Closed sebastianstricker closed 1 month ago

sebastianstricker commented 1 month ago

Describe the bug I ran into issues while testing on the hotel/house/synthetic datasets, that are commonly used to compare multi-graph matching solvers.

Neither CAO, nor Floyd produce a cycle consistent solution on the example problem. gamgm seems to solve a specific variant of the multi-graph matching problem and is not applicable to this general case i think?

To Reproduce I wrote a minimal working example that showcases the error: https://github.com/sebastianstricker/pygmtools-multi-graph-error/

Expected behavior Return of cycle consistent solutions.

Environment:

Linux-6.10.5-200.fc40.x86_64-x86_64-with-glibc2.39
Python 3.12.5 (main, Aug  7 2024, 00:00:00) [GCC 14.2.1 20240801 (Red Hat 14.2.1-1)]
NumPy 2.1.1
SciPy 1.14.1
pygmtools 0.5.3
Torch not installed
Paddle not installed
Jittor not installed
No GPU found. If you are using GPU, make sure to install pynvml: pip install pynvml
sebastianstricker commented 1 month ago

To make this repository run, i had to write a parser from the public .dd file format (Swoboda, Paul, et al. “Structured prediction problem archive”. (2022)).

The multigraph matching problem is well defined via the costs of the upper triangular part of each pairwise affinity matrix. If you have insight in how to correctly set the remaining, redundant matrix entries that are required as an input for pygmtools, I would highly appreciate it!

Maybe you already have your own parser or could point out errors within mine.

JzMaple commented 1 month ago

@sebastianstricker Hello, I believe there is some misunderstanding of the CAO and Floyd algorithms. These two algorithms do not guarantee that the solution to multi-graph matching will be cycle consistent. In fact, they relax the cycle consistency constraint and include it as part of the optimization objective. In other words, the optimization objective becomes a weighted function of both the affinity score and cycle consistency, rather than just the affinity score.

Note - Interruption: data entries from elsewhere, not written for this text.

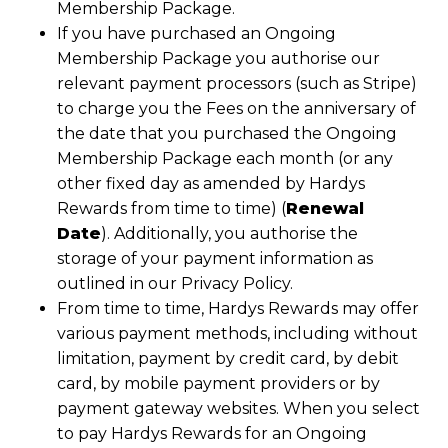
Membership Package.
If you have purchased an Ongoing
Membership Package you authorise our
relevant payment processors (such as Stripe)
to charge you the Fees on the anniversary of
the date that you purchased the Ongoing
Membership Package each month (or any
other fixed day as amended by Hardys
Rewards from time to time) (
Renewal
Date
). Additionally, you authorise the
storage of your payment information as
outlined in our Privacy Policy.
From time to time, Hardys Rewards may offer
various payment methods, including without
limitation, payment by credit card, by debit
card, by mobile payment providers or by
payment gateway websites. When you select
to pay Hardys Rewards for an Ongoing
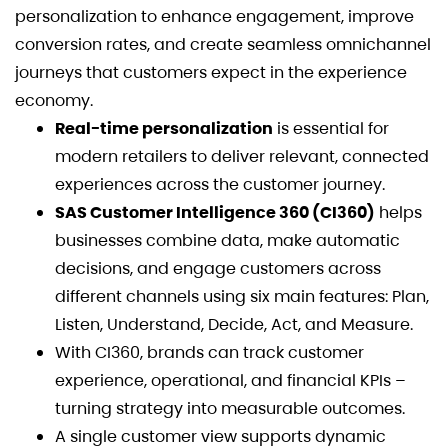
personalization to enhance engagement, improve
conversion rates, and create seamless omnichannel
journeys that customers expect in the experience
economy.
Real-time personalization
is essential for
modern retailers to deliver relevant, connected
experiences across the customer journey.
SAS Customer Intelligence 360 (CI360)
helps
businesses combine data, make automatic
decisions, and engage customers across
different channels using six main features: Plan,
Listen, Understand, Decide, Act, and Measure.
With CI360, brands can track customer
experience, operational, and financial KPIs –
turning strategy into measurable outcomes.
A single customer view supports dynamic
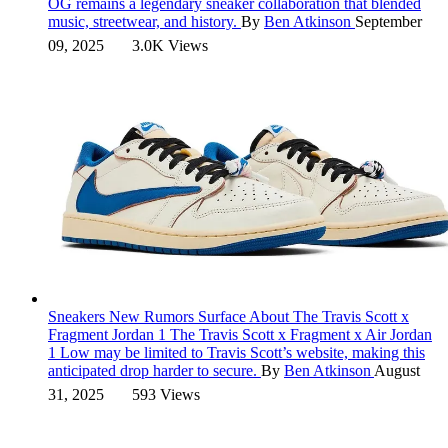
OG remains a legendary sneaker collaboration that blended
music, streetwear, and history.
By
Ben Atkinson
September
09, 2025
3.0K Views
Sneakers
New Rumors Surface About The Travis Scott x
Fragment Jordan 1
The Travis Scott x Fragment x Air Jordan
1 Low may be limited to Travis Scott’s website, making this
anticipated drop harder to secure.
By
Ben Atkinson
August
31, 2025
593 Views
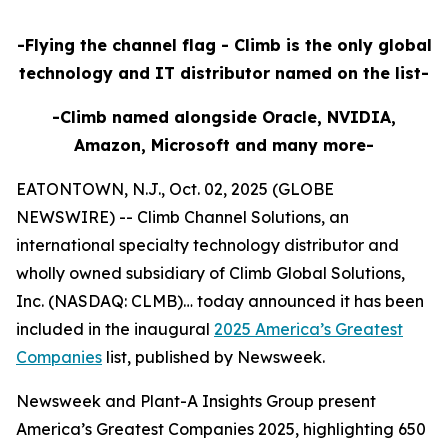
-Flying the channel flag - Climb is the only global
technology and IT distributor named on the list-
-Climb named alongside Oracle, NVIDIA,
Amazon, Microsoft and many more-
EATONTOWN, N.J., Oct. 02, 2025 (GLOBE
NEWSWIRE) -- Climb Channel Solutions, an
international specialty technology distributor and
wholly owned subsidiary of Climb Global Solutions,
Inc. (NASDAQ: CLMB)… today announced it has been
included in the inaugural
2025 America’s Greatest
Companies
list, published by Newsweek.
Newsweek and Plant-A Insights Group present
America’s Greatest Companies 2025, highlighting 650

You may want to check section 3.1 of Floyd's paper Unifying offline and online multi-graph matching via finding shortest paths on supergraph for further details.

image

sebastianstricker commented 1 month ago

I see. Thanks for the quick reply!

rogerwwww commented 1 month ago

Hi Sebastian,

Just one more comment on gamgm: if you have the adjacency matrices (which I believe is the case in your example), you will be able to run the algorithm

sebastianstricker commented 1 month ago

Hi Runzhong,

If that is possible that would be great!

However, each individual graph matching problem is given by a single cost matrix as in Lawler's form of the QAP. More specifically, as node to node assignment costs (diagonal terms) and pairwise assignment terms (off-diagonal terms).

To my understanding, it is possible to formulate any Koopmans-Beckman QAP as a Lawler QAP but not the other way around?